**What is required:** Write out each line from the data below that includes the word "relation".

**Information provided:**
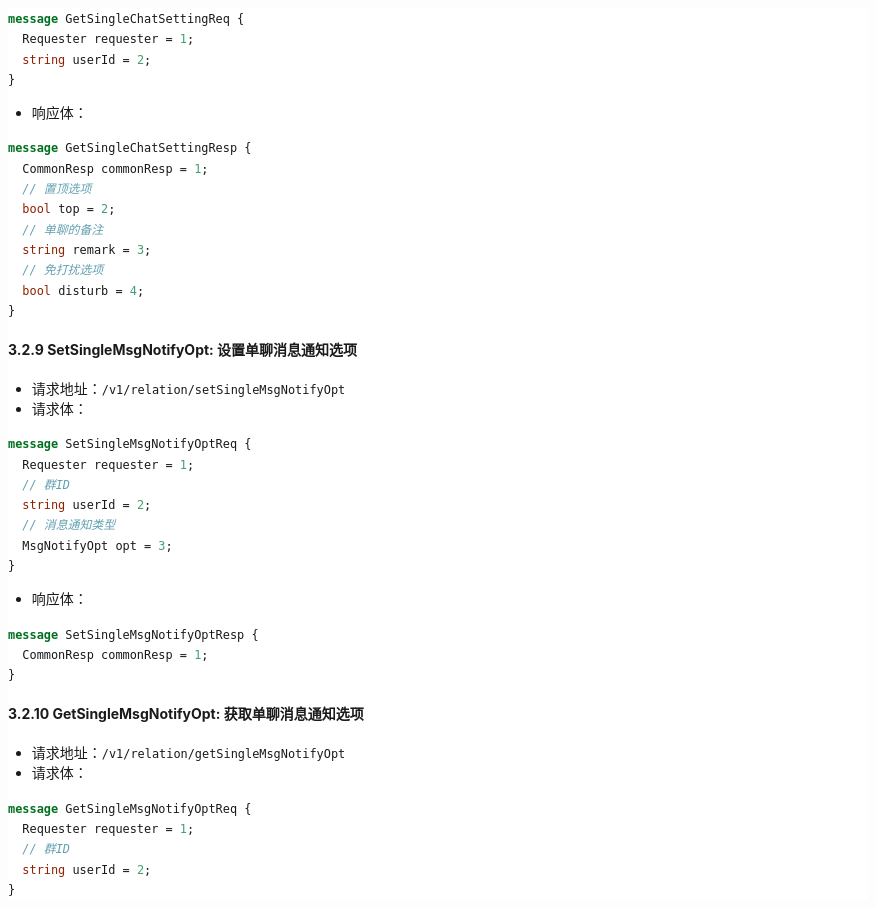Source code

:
 ```protobuf
message GetSingleChatSettingReq {
  Requester requester = 1;
  string userId = 2;
}
```

- 响应体：

```protobuf
message GetSingleChatSettingResp {
  CommonResp commonResp = 1;
  // 置顶选项
  bool top = 2;
  // 单聊的备注
  string remark = 3;
  // 免打扰选项
  bool disturb = 4;
}
```

#### 3.2.9 SetSingleMsgNotifyOpt: 设置单聊消息通知选项

- 请求地址：`/v1/relation/setSingleMsgNotifyOpt`
- 请求体：

```protobuf
message SetSingleMsgNotifyOptReq {
  Requester requester = 1;
  // 群ID
  string userId = 2;
  // 消息通知类型
  MsgNotifyOpt opt = 3;
}
```

- 响应体：

```protobuf
message SetSingleMsgNotifyOptResp {
  CommonResp commonResp = 1;
}
```

#### 3.2.10 GetSingleMsgNotifyOpt: 获取单聊消息通知选项

- 请求地址：`/v1/relation/getSingleMsgNotifyOpt`
- 请求体：

```protobuf
message GetSingleMsgNotifyOptReq {
  Requester requester = 1;
  // 群ID
  string userId = 2;
}
```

**Answer to this task:**
- 请求地址：`/v1/relation/setSingleMsgNotifyOpt`
- 请求地址：`/v1/relation/getSingleMsgNotifyOpt`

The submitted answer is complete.